Friday, December 29, 2006

Artifact Two

Ronald Bruce Meyer."Nazi Book-Burning (1933):Religion and Censorship".10 May 2006. 29 Dec 2006.http://www.ronaldbrucemeyer.com/rants/0510almanac.htm

Censorship filters out ideas that are seen as obscene, wrong and disapproving of the government. There are also times when the government will force citizens to believe what they want them to. Sometimes the government will take drastic measures towards those who choose not to follow the government's standards. Sometimes, it doesn't have to be a person or a group of people. It can be anything that speaks ill towards the government, like a banner or a poster or even a book.
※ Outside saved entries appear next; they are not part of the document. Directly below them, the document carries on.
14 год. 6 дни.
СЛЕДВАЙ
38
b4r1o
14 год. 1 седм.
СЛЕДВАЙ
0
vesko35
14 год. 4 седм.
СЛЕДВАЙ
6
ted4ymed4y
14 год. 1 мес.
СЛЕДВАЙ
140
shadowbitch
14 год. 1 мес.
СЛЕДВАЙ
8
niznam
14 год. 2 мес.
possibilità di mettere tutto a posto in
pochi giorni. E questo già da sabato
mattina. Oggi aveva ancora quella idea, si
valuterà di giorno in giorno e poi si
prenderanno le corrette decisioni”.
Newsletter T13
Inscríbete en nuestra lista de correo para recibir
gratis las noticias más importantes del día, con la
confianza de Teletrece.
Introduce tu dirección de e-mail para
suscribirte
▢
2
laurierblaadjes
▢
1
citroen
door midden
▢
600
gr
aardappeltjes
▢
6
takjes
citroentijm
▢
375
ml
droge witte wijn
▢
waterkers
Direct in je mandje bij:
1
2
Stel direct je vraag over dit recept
In the years before America was involved in WW2 and Hitler was just rising to power, the German government wanted the people of Germany to follow his example.
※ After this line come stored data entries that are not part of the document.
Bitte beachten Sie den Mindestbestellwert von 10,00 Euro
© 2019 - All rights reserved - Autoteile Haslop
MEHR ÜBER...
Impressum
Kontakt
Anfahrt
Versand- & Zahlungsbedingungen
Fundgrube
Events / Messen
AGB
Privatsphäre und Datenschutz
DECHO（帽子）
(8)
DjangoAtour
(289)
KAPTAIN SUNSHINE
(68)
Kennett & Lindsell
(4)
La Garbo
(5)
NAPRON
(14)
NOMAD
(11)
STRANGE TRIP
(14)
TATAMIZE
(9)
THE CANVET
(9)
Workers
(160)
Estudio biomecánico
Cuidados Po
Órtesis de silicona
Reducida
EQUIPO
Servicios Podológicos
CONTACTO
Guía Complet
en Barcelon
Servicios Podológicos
"It was on this date, May 10, 1933, in Berlin that about 20,000 books were burned during a student rally as the Nazis rose to power in Germany. The suppression of free speech and ideas was a tactic of Joseph Goebbels' Ministry of Propaganda. The target this time was anti-Nazi, Jewish-authored, and so-called "degenerate" books, but suppression of ideas by the burning of books, often culminating in the burning of people (as Heinrich Heine famously observed), is an old idea."

During this rally, thousands of books were burned that had ideals that were not the same as the government. Although most of the books were written by Jewish authors such as Albert Einstein and Sigmund Freud, all books that had ideals the government did not want people to believe were burned.
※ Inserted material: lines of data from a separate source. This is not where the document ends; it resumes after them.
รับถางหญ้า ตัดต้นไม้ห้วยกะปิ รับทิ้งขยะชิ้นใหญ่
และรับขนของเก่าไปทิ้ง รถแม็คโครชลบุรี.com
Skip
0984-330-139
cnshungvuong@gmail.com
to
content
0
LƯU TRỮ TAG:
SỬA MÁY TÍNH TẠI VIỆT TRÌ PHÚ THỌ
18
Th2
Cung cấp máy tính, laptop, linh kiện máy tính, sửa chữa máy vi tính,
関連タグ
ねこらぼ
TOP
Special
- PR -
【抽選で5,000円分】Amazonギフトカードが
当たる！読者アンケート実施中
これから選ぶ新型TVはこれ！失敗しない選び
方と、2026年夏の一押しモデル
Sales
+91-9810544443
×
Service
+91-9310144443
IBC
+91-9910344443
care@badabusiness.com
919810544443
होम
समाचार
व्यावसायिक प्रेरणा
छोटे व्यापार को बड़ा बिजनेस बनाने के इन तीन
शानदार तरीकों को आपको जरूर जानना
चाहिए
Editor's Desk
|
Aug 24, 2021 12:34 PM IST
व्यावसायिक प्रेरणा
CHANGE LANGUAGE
Even in America there have been disputes concerning books. In 1953, author Ray Bradbury published his controversial novel, Farenheit 451. In this book , special government agents called "firemen", are deployed to burn any books that could harm or change people's views about the goverment. The premise itself is ironic because the term "fireman", usually refers to person who helps stop fires and help preserve information as opposed to the firemen in this book who create fires and destroy books. It seems like Bradbury is paying omage to the book burning rally in Germany twenty years before the book was published. Both the German government and the government in Bradbury's novel have similarities that can be summarized in one sentence:

"We know better than you do what's good for you to read."